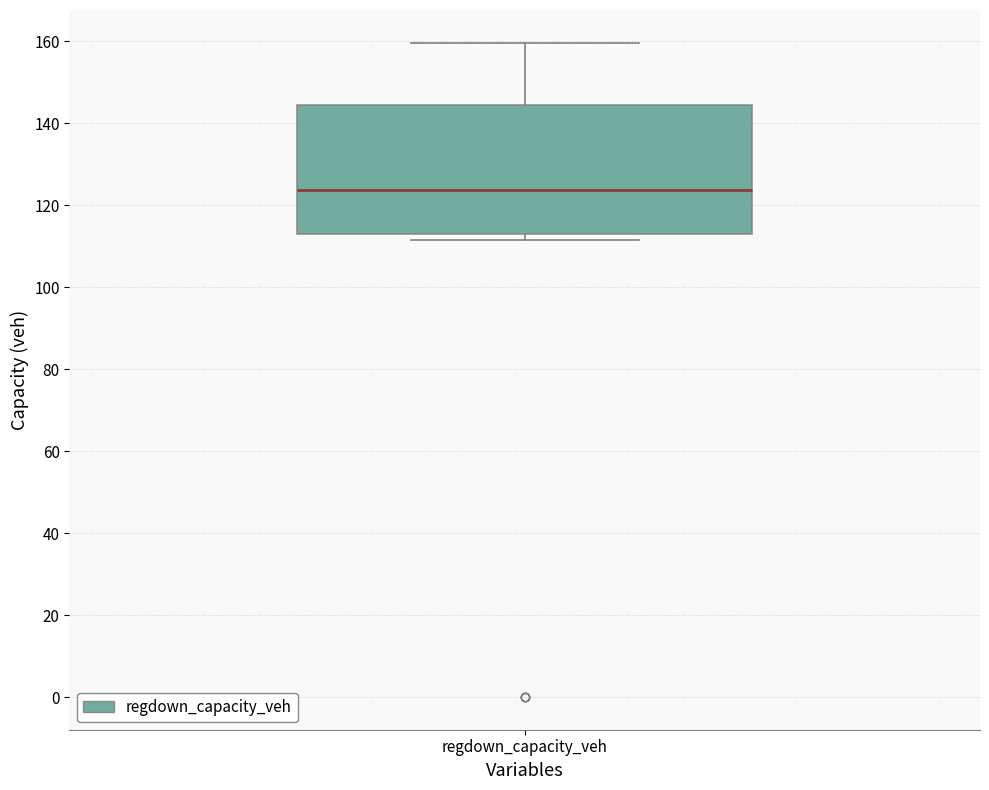

Read this box plot against the y-axis: the position of the median line, the range covered by the box, and the ends of both whiskers. The values are not printed on the chart, so give them approximately, as read against the axis.

median 124, box 112 to 144, whiskers 112 (just below the box's lower edge) to 160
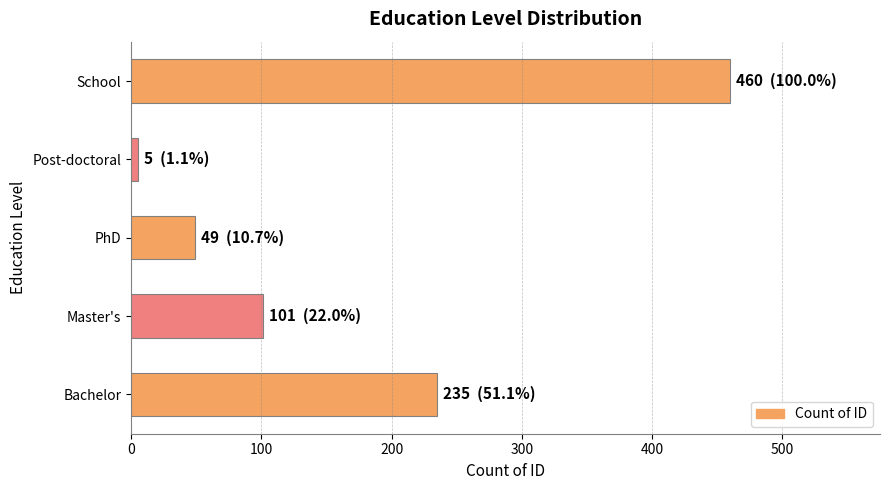

List the labels in order of value, largest first.

School, Bachelor, Master's, PhD, Post-doctoral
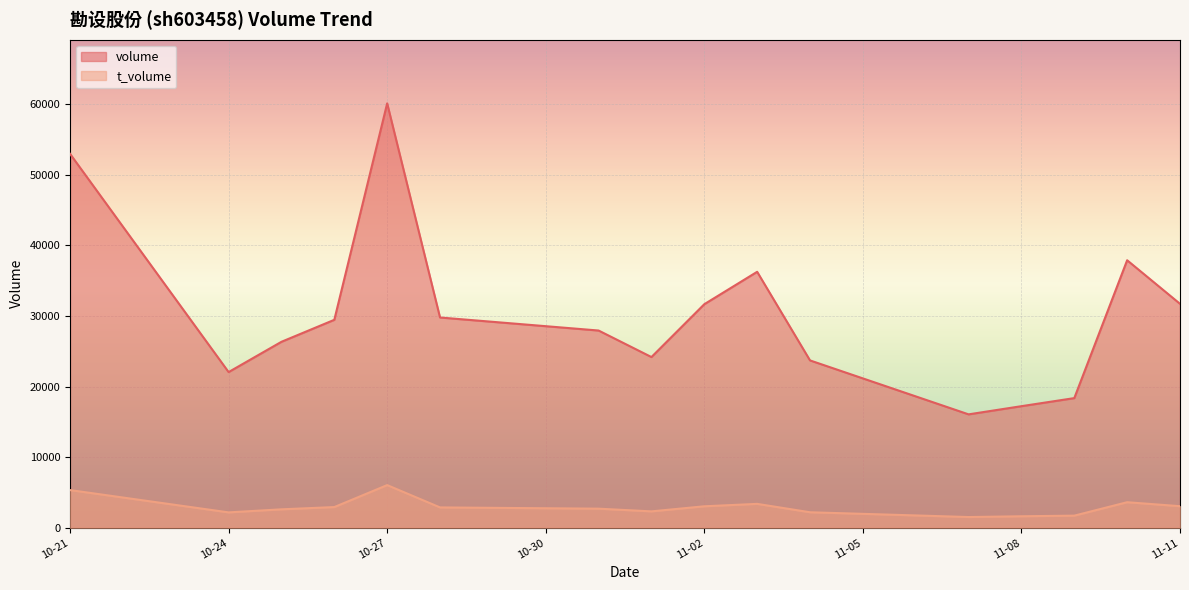

Is it true that t_volume equals 697 at 11-11?

False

### 作業項目
上の項目すべての文字を一字も変えずに出力してください。画像は出力に含めないこと。

### 作業への回答
Read this box plot against the y-axis: the position of the median line, the range covered by the box, and the ends of both whiskers. The values are not printed on the chart, so give them approximately, as read against the axis.

median 124, box 112 to 144, whiskers 112 (just below the box's lower edge) to 160

List the labels in order of value, largest first.

School, Bachelor, Master's, PhD, Post-doctoral

Is it true that t_volume equals 697 at 11-11?

False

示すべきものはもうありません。